It’s that time of the year again– time to send out audited financial statements and K-1′s to your limited partners– which means it’s also a great time to address some of the common questions that investors raise about VC partnership governance and disclosure issues.
I recently spent some time answering a series of such questions posed to me by Susan Mangiero, the founder and CEO of Investment Governance, Inc., whose site Fiduciary X, is an emerging “one-stop best practices information portal for investment decision-makers and their service providers.” Fiduciary X, on whose advisory board I serve, combines peer networking, research, productivity tools, proprietary data sets, and a governance-focused knowledge base with a documents archive to serve fiduciaries and risk managers.
In the interests of sharing this interview with a broad group of interested readers, I am going to be posting one question and my answer each day for ten days, including today. For access to the full interview, which will be published March 15, please go to the Fiduciary X Ezine registration site.
Question: How much information are limited partners (pensions, endowments, foundations, etc.) entitled to receive from a VC fund?

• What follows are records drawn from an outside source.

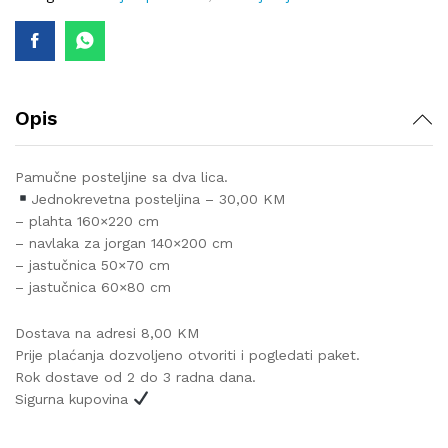
quantity
Opis
Pamučne posteljine sa dva lica.
Jednokrevetna posteljina – 30,00 KM
– plahta 160×220 cm
– navlaka za jorgan 140×200 cm
– jastučnica 50×70 cm
– jastučnica 60×80 cm
Dostava na adresi 8,00 KM
Prije plaćanja dozvoljeno otvoriti i pogledati paket.
Rok dostave od 2 do 3 radna dana.
Sigurna kupovina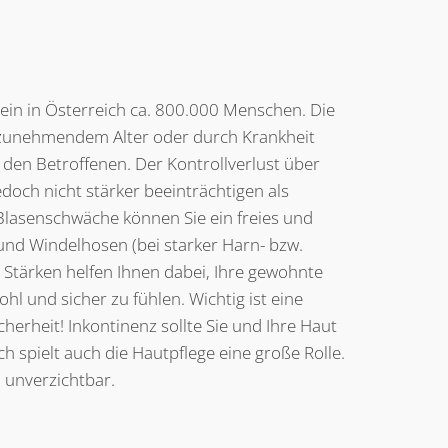
ein in Österreich ca. 800.000 Menschen. Die
 zunehmendem Alter oder durch Krankheit
en Betroffenen. Der Kontrollverlust über
jedoch nicht stärker beeinträchtigen als
lasenschwäche können Sie ein freies und
und Windelhosen (bei starker Harn- bzw.
n Stärken helfen Ihnen dabei, Ihre gewohnte
hl und sicher zu fühlen. Wichtig ist eine
erheit! Inkontinenz sollte Sie und Ihre Haut
ch spielt auch die Hautpflege eine große Rolle.
 unverzichtbar.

Answer: Section 17-305 (b) of the Delaware Revised Uniform Limited Partnership Act, which governs LP information rights according to DE law, specifically allows the GP to withhold from LPs “any information the GP reasonably believes to be in the nature of trade secrets or other information the disclosure of which the GP in good faith believes is not in the best interest of the Fund or could damage the Fund or its business or which the Fund is required by law or by agreement with a third party to keep confidential.” This would include the GP’s fiduciary duties and confidentiality obligations with respect to not disclosing portfolio company information without the consent of such company. The Act provides for a specific list of information that LPs are entitled to, and funds historically disclose that same information to their LPs—the top law firms in Silicon Valley model their LP agreement forms to be pretty consistent with Delaware law.
Specifically, Section 17-305 of the Act provides for the following:
(a) Each limited partner has the right, subject to such reasonable standards (including standards governing what information and documents are to be furnished, at what time and location and at whose expense) as may be set forth in the partnership agreement or otherwise established by the general partners, to obtain from the general partners from time to time upon reasonable demand for any purpose reasonably related to the limited partner’s interest as a limited partner:
(1) True and full information regarding the status of the business and financial condition of the limited partnership;
(2) Promptly after becoming available, a copy of the limited partnership’s federal, state and local income tax returns for each year;
(3) A current list of the name and last known business, residence or mailing address of each partner;
(4) A copy of any written partnership agreement and certificate of limited partnership and all amendments thereto, together with executed copies of any written powers of attorney pursuant to which the partnership agreement and any certificate and all amendments thereto have been executed;
(5) True and full information regarding the amount of cash and a description and statement of the agreed value of any other property or services contributed by each partner and which each partner has agreed to contribute in the future and the date on which each became a partner; and
(6) Other information regarding the affairs of the limited partnership as is just and reasonable.
The current state of the art for Agreements of Limited Partnership in venture capital allows the GP to override the information rights LPs have pursuant to the Delaware Revised Uniform Limited Partnership Act (the “Act”) as permitted pursuant to the Act and allows the GP to “adjust” identifying information given to the LPs in order to protect the identity of the Fund’s portfolio companies, which often is an issue in the case of Freedom of Information Act (FOIA) LPs. In addition, the partnership agreement allows the GP to restrict / withhold information from LPs if “the General Partner reasonably determines [such LP] cannot or will not adequately protect against the [improper] disclosure of confidential information, the disclosure of such information to a non-Partner likely would have a material adverse effect upon the Partnership, a Partner, or a Portfolio Company.” Other elements of the well drafted agreement do provide the LP’s with disclosure rights to their advisors, equity holders, etc. and provide remedies and protections to the GP with respect to GP withholding rights and improper LP information disclosure.